Le Prophète lui-même n’avait aucune gêne à participer aux travaux ménagers. Plusieurs hadiths rapportent que Aïcha, son épouse, affirmait que le Prophète, chez lui, «était au service de sa famille». «C’était un homme comme les autres, il nettoyait ses vêtements, trayait ses bêtes et s’occupait seul de sa propre personne». «Il cousait ses vêtements, réparait ses chaussures et faisait ce que font les hommes chez eux».
Dans plusieurs régions du Maroc, notamment au Sud, les hommes participent aux travaux ménagers. Ils font de succulents tajines, préparent le thé, passent le balai, servent les invités.
Aujourd’hui, avec la nucléarisation des familles, les jeunes époux participent aux travaux ménagers, surtout quand les épouses travaillent. C’est le concept de masculinités co-responsables. Ils participent aux tâches, s’impliquent dans l’éducation des enfants, les reçoivent de l’école et leur préparent à manger… N’oublions pas que les plus grands cuisiniers dans le monde sont des hommes!
On voit également des hommes, dans l’espace public, tirer des poussettes de leurs enfants ou porter le bébé sur la poitrine à l’aide d’un «kangourou».
Ces hommes enfantent des filles et souhaitent les voir grandir dans une société où les hommes ne violentent pas les femmes.
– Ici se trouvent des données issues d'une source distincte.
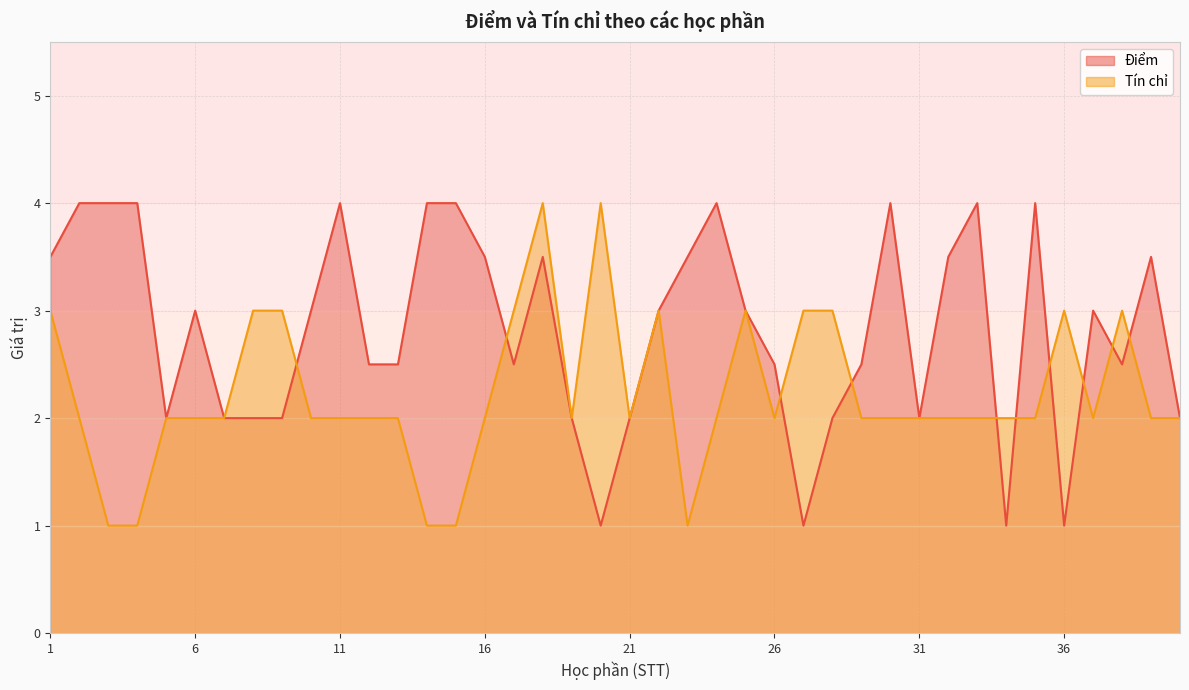

At which label does Điểm first exceed 3?

1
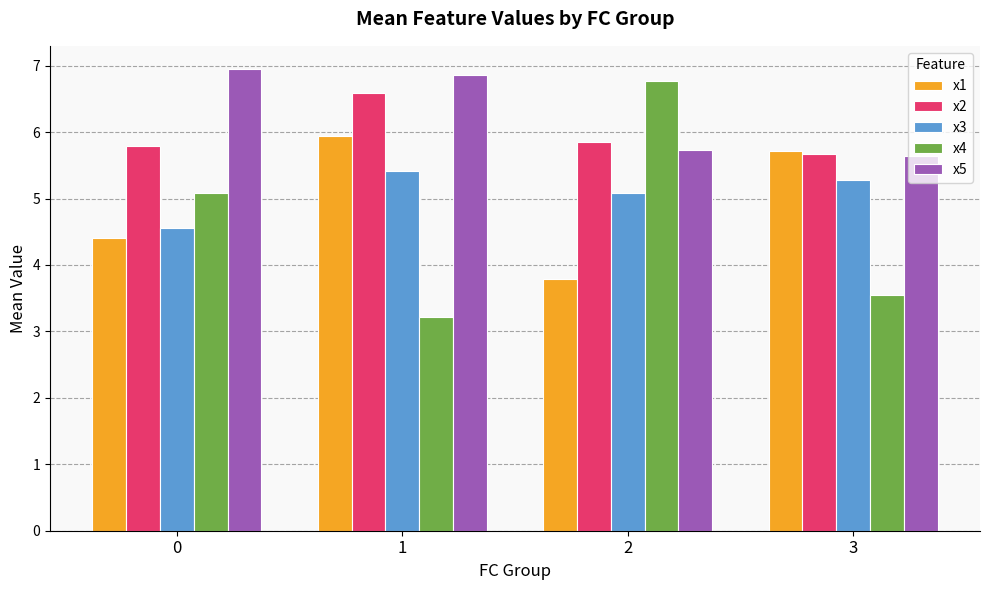

At which category is the sum across all series the highest?

1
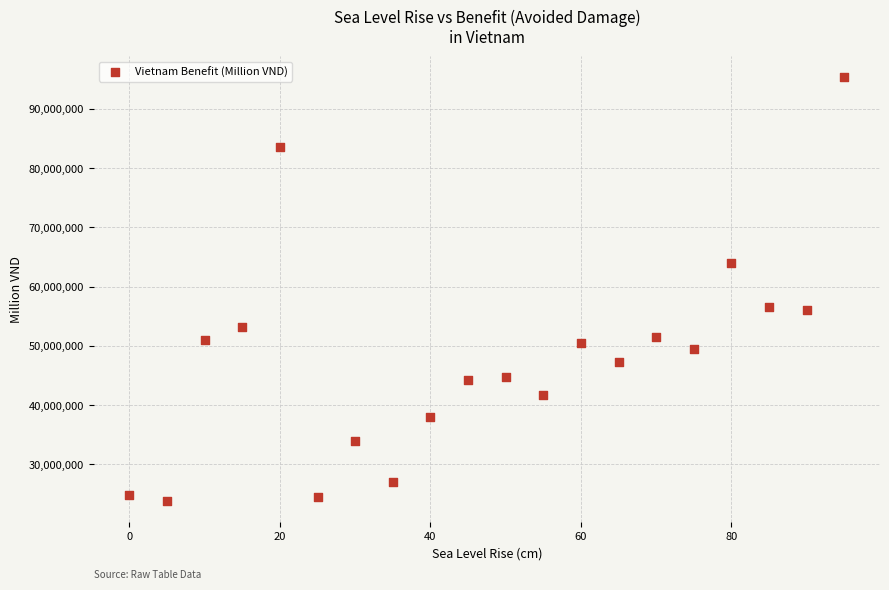

What is the range of X values (max minus min)?

95.0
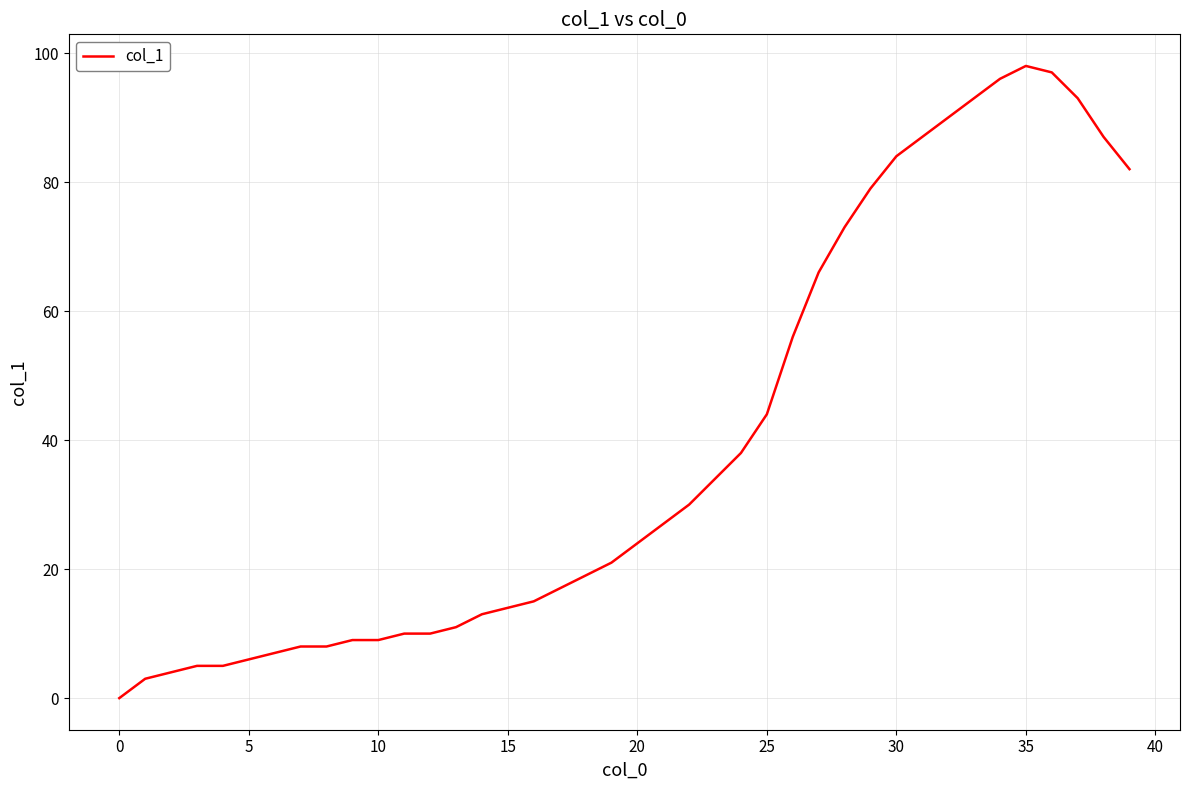

How many lines are shown in the chart?

1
Le harcèlement sexuel, si courant chez nous, fait partie de cette violence qui affecte la sécurité et le bien-être de nos filles.
La masculinité positive vise à engager les garçons et les hommes à œuvrer pour l’épanouissement et l’autonomisation des femmes, en les respectant et en dialoguant avec elles et non en les tabassant pour s’imposer.
Ce qui favorise l’harmonie basée sur la confiance mutuelle et non la méfiance.
Elle permet de lutter contre le viol, le sexisme, le harcèlement sexuel, la drague sauvage et toutes les formes de violence à l’égard des femmes.
L’objectif n’est pas de diminuer la valeur des hommes, mais de valoriser la masculinité en en faisant un levier de développement pour les femmes et pour les hommes.
Utiliser positivement sa masculinité, c’est avoir un comportement respectueux à l’égard des femmes, les considérer comme des êtres humains munis d’un esprit et pas seulement d’un corps sexuel… Sans jamais oublier que les hommes sortent des ventres des femmes.